## Exercise requirements:
Repeat exactly the lines of the entries below from the one with "### App Layout Structure" through the one with "- **Main Content", both ends included, and nothing else.

## Data for review:
=-=-=-=-=
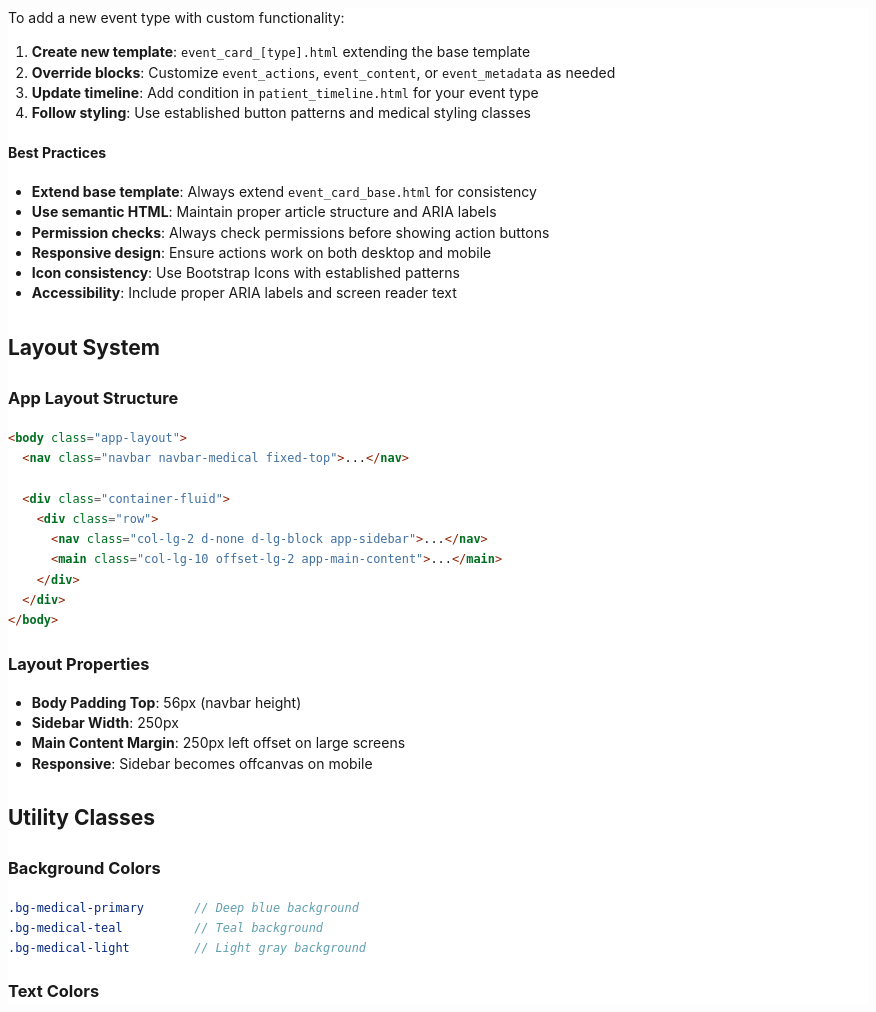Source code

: To add a new event type with custom functionality:

1. **Create new template**: `event_card_[type].html` extending the base template
2. **Override blocks**: Customize `event_actions`, `event_content`, or `event_metadata` as needed
3. **Update timeline**: Add condition in `patient_timeline.html` for your event type
4. **Follow styling**: Use established button patterns and medical styling classes

#### Best Practices

- **Extend base template**: Always extend `event_card_base.html` for consistency
- **Use semantic HTML**: Maintain proper article structure and ARIA labels
- **Permission checks**: Always check permissions before showing action buttons
- **Responsive design**: Ensure actions work on both desktop and mobile
- **Icon consistency**: Use Bootstrap Icons with established patterns
- **Accessibility**: Include proper ARIA labels and screen reader text

## Layout System

### App Layout Structure

```html
<body class="app-layout">
  <nav class="navbar navbar-medical fixed-top">...</nav>

  <div class="container-fluid">
    <div class="row">
      <nav class="col-lg-2 d-none d-lg-block app-sidebar">...</nav>
      <main class="col-lg-10 offset-lg-2 app-main-content">...</main>
    </div>
  </div>
</body>
```

### Layout Properties

- **Body Padding Top**: 56px (navbar height)
- **Sidebar Width**: 250px
- **Main Content Margin**: 250px left offset on large screens
- **Responsive**: Sidebar becomes offcanvas on mobile

## Utility Classes

### Background Colors

```scss
.bg-medical-primary       // Deep blue background
.bg-medical-teal          // Teal background
.bg-medical-light         // Light gray background
```

### Text Colors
=-=-=-=-=
## Solution for this task:
### App Layout Structure

```html
<body class="app-layout">
  <nav class="navbar navbar-medical fixed-top">...</nav>

  <div class="container-fluid">
    <div class="row">
      <nav class="col-lg-2 d-none d-lg-block app-sidebar">...</nav>
      <main class="col-lg-10 offset-lg-2 app-main-content">...</main>
    </div>
  </div>
</body>
```

### Layout Properties

- **Body Padding Top**: 56px (navbar height)
- **Sidebar Width**: 250px
- **Main Content Margin**: 250px left offset on large screens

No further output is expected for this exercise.